Willow lo miró con sus preciosos ojos azules y aquella vez, la confrontación fue más profunda, más peligrosa. Era un reto para que admitiera que la transición de «hasta que la muerte nos separe» a «buenos amigos» no iba a ocurrir de la noche a la mañana.
No iba a ocurrir si Mike podía evitarlo.
– Dime, Mike, ¿qué hacen dos buenos amigos cuando solo pueden hablar de cosas impersonales y no se tiene ni siquiera una baraja para pasar el rato?
Mike tuvo que hacer un esfuerzo para respirar.
– Tengo que admitir que no hay respuesta para eso -contestó por fin-. ¿Seguro que quieres cenar aquí?
– No hay elección. Llevas los vaqueros manchados de pintura.
– No es de hoy -murmuró Mike-. Vuelvo enseguida.
Willow se apoyó en el respaldo del asiento, mirando los coches en la carretera, la gente paseando a sus perros, buscando algo que la distrajera del dolor que se había infligido a sí misma. ¿Cómo podía Mike comportarse de forma tan normal?
Una moto pasó por delante de ella a gran velocidad y dio la vuelta a la rotonda de Hinton Marlowe. El conductor llevaba una cazadora de cuero negro y un casco. Unos segundos después, volvía hacia el restaurante y paraba frente a ella. El conductor se quitó el casco.
Oh, cielos.
– Hola, Willow. Me había parecido que eras tú. ¿Descansando después de un duro día de trabajo?
– Hola, Jacob -sonrió ella-. ¿Has terminado de trabajar?
– Ahora mismo. La tienda cerró hace horas, pero estaba haciendo caja.
– ¿Eso es lo que haces cuando no estás colocando estanterías?
– Más o menos -sonrió él. Willow intentó aparentar que estaba encantada de verlo. Y debió hacerlo bien, porque Jacob se acercó a ella-. ¿Puedo invitarte a una copa?
– Gracias, pero no está sola -Mike apareció en ese momento con dos copas en la mano-. La cena llegará enseguida -añadió, mirando al desconocido y después a Willow, esperando que se lo presentara.
– Mike, te presento a Jacob Hallam.
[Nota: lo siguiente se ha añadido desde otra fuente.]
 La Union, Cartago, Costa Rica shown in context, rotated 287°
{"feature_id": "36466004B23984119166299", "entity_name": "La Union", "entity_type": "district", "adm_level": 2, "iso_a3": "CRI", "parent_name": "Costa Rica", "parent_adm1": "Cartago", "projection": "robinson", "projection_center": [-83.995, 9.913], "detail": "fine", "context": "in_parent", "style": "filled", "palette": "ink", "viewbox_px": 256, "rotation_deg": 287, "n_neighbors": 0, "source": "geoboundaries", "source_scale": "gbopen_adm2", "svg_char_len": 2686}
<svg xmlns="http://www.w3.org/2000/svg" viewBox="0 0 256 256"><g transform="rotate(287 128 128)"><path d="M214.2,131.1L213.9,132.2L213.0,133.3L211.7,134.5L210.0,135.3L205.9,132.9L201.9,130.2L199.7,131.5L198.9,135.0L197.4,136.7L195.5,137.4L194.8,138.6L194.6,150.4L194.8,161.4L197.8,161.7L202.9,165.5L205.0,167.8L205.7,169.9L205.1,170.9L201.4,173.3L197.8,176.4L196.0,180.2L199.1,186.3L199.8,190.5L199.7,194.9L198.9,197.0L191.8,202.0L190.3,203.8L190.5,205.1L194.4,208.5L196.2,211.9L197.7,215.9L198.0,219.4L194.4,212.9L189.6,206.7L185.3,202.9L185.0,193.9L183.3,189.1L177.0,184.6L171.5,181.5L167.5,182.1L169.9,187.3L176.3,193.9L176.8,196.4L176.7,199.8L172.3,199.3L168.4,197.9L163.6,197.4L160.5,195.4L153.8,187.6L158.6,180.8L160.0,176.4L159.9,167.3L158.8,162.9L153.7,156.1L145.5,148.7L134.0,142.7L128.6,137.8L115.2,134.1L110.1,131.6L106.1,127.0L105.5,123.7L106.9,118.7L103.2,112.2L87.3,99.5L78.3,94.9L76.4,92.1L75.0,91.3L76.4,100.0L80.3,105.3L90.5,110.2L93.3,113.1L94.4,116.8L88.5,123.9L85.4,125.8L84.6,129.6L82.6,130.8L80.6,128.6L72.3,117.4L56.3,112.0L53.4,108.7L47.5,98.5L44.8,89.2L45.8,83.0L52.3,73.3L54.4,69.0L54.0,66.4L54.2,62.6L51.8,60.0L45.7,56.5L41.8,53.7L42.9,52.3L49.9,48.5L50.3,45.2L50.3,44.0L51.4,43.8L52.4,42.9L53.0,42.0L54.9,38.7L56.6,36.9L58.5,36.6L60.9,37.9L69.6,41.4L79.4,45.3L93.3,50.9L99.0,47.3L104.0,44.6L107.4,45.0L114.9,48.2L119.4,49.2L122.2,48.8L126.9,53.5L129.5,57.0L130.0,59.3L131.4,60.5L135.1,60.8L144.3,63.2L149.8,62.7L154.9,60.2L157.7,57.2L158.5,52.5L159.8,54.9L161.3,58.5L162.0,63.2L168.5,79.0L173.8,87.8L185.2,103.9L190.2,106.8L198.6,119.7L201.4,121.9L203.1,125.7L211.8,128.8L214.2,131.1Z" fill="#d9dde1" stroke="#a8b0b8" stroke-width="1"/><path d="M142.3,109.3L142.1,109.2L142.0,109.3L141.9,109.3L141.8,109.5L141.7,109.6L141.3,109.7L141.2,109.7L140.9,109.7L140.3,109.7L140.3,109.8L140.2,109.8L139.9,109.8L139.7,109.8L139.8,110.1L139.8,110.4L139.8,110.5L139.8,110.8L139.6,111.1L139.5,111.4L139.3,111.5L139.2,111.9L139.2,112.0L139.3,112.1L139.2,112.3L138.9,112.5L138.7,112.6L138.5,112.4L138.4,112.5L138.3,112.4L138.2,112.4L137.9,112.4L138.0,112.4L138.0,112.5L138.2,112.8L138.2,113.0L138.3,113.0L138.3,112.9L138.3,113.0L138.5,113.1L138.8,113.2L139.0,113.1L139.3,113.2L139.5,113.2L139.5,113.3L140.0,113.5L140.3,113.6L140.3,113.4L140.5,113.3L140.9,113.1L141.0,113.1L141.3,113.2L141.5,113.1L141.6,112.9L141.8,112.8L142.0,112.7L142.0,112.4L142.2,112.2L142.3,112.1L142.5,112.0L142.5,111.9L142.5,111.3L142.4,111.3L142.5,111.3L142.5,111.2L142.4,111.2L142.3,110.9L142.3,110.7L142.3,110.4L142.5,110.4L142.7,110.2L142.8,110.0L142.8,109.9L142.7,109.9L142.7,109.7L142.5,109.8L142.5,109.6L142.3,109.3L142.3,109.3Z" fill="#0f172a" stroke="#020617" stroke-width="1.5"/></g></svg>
Su tía es la propietaria del supermercado. Él también es contable.
– Pues déjelo -aconsejó Mike-. Dedíquese a otra cosa.
Willow lo miró, sorprendida.
– Jacob, Mike es…
– Mike es el que trae la bebida -la interrumpió él, que no parecía querer dar explicaciones-. ¿Quiere tomar algo? Si va a quedarse, claro.
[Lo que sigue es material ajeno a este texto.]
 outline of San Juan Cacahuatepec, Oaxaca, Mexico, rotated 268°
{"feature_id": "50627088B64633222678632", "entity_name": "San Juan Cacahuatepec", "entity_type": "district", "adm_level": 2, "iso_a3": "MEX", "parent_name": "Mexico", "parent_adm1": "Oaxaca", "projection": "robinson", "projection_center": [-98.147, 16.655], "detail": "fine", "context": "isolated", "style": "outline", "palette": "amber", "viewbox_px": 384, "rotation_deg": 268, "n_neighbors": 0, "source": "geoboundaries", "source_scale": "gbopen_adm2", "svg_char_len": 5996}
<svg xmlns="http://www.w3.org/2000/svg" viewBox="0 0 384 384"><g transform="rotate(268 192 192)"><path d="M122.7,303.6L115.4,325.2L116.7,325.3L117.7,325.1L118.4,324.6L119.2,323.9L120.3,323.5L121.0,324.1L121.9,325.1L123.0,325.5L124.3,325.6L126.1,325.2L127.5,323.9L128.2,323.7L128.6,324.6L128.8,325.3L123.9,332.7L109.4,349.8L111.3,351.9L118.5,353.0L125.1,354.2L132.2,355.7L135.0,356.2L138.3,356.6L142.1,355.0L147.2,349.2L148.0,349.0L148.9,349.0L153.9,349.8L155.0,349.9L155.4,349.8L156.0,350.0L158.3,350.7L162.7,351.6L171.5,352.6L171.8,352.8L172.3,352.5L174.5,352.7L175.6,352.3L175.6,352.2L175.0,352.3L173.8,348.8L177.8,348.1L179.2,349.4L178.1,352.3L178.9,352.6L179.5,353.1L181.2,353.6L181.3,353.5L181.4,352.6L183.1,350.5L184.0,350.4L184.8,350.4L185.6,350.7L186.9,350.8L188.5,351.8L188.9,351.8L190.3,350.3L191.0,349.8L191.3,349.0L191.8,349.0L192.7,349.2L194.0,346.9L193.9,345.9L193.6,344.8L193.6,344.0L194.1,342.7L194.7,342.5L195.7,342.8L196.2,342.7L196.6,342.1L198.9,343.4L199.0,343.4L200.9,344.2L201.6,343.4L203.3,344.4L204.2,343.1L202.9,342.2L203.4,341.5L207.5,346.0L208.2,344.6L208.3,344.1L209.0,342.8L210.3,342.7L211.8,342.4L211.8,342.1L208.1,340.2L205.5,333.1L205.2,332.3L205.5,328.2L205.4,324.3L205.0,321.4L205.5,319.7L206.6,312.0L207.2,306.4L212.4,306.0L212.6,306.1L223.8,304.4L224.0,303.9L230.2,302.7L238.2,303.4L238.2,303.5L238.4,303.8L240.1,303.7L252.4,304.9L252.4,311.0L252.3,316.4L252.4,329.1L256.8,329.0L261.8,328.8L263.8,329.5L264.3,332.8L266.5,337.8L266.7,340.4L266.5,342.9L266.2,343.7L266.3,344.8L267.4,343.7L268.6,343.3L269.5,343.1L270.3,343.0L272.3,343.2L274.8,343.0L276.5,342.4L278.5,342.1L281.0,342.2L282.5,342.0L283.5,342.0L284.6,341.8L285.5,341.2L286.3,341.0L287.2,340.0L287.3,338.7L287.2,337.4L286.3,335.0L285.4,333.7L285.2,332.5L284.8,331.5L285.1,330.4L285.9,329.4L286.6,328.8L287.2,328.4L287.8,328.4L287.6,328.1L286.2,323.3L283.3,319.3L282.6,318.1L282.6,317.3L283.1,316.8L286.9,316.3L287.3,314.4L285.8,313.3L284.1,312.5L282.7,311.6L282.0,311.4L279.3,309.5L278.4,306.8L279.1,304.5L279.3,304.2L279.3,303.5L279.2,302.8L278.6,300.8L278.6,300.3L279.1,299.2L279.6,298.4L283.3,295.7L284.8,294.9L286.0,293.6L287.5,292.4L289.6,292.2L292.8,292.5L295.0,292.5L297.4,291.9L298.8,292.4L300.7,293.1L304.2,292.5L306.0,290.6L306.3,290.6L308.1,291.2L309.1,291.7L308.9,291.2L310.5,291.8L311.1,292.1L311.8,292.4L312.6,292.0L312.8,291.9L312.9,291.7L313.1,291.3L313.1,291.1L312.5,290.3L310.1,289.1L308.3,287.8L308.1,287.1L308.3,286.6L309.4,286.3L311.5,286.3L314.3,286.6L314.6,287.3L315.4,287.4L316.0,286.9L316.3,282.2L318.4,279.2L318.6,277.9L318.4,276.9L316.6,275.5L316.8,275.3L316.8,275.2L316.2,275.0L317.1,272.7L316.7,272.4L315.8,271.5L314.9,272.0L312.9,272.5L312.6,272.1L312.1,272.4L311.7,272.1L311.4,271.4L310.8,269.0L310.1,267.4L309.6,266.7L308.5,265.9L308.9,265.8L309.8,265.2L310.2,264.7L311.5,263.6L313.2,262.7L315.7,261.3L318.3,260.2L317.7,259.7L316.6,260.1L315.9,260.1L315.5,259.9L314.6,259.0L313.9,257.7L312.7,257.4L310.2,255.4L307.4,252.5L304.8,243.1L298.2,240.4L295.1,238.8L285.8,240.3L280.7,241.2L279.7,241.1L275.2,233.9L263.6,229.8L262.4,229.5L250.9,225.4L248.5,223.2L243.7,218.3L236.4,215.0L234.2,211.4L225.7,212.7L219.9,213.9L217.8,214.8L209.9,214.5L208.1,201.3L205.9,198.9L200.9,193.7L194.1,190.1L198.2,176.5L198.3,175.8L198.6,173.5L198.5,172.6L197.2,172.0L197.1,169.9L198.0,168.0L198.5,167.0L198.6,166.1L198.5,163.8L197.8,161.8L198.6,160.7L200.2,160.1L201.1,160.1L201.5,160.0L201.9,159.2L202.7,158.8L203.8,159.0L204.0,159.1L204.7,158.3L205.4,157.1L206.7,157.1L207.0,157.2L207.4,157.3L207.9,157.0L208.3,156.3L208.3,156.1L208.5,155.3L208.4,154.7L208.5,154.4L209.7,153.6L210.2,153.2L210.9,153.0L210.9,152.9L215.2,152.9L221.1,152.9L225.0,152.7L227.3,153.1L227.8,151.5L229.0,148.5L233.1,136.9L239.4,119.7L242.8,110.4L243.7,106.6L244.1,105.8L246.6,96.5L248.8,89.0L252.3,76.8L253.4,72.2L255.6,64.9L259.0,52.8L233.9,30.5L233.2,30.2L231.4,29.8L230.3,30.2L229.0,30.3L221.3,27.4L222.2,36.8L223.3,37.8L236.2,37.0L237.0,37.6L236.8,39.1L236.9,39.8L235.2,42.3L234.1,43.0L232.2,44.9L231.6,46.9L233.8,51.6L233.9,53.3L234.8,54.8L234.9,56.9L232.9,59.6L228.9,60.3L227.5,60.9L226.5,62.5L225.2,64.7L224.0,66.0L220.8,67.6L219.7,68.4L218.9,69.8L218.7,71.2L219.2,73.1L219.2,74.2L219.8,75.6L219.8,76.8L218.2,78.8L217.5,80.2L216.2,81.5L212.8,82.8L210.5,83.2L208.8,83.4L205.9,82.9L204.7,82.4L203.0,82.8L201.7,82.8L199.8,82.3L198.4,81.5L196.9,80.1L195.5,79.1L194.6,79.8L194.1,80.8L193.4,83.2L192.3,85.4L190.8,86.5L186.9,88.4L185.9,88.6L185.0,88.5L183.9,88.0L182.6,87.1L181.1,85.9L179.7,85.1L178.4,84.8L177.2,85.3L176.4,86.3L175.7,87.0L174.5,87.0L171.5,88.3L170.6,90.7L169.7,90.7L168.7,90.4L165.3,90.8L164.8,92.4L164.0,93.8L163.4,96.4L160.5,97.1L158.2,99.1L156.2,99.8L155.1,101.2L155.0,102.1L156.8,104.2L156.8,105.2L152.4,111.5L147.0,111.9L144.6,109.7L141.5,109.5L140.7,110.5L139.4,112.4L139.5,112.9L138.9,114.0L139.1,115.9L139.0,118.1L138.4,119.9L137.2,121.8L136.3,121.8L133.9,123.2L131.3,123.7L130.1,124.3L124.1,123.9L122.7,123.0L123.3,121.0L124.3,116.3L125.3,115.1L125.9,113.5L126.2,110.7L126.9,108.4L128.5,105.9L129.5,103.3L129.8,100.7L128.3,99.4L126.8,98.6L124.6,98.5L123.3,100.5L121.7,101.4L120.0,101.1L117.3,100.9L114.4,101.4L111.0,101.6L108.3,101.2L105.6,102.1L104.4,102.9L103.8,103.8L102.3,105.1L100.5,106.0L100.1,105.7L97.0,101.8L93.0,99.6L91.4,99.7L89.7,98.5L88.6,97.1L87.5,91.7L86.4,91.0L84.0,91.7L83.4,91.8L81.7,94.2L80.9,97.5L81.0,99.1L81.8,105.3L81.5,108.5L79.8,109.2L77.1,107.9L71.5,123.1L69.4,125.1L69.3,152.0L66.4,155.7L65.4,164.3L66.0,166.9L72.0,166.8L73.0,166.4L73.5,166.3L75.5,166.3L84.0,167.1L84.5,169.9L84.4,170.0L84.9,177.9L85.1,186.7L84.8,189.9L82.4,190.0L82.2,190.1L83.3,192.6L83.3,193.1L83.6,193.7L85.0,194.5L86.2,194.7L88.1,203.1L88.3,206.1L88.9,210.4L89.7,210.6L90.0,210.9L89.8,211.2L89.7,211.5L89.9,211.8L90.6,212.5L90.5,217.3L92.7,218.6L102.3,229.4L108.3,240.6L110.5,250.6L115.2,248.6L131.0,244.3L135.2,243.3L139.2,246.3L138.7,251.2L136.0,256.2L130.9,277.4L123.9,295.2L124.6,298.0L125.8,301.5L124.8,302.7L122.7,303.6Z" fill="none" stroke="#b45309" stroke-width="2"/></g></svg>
– Ah, pues, una cerveza, gracias. Me da sed llevar la contabilidad del supermercado.
A Mike no pareció hacerle ninguna gracia.
– Vamos a cenar, Jacob. ¿Te apetece cenar con nosotros?
Quizá a Mike no le haría gracia, pero ella prefería que alguien los acompañara para aliviar la tensión. No había sido tan difícil mientras estaban pintando cada uno una habitación, pero en aquel momento era insoportable.
– Solo quiero una cerveza, gracias. La tía Lucy habrá preparado algo y se enfadaría si no voy a cenar.
Cuando Jacob se sentó al lado de Willow, Mike tuvo que morderse la lengua para no decirle a aquel intruso vestido de cuero que aquel era su sitio. No lo era. Había perdido el derecho de sentarse al lado de Willow cuando se fue de la iglesia. De modo que, en lugar de darle un puñetazo, fue a buscarle una cerveza.
Pero si Jacob hubiera podido leer sus pensamientos, se habría subido a su moto a la carrera.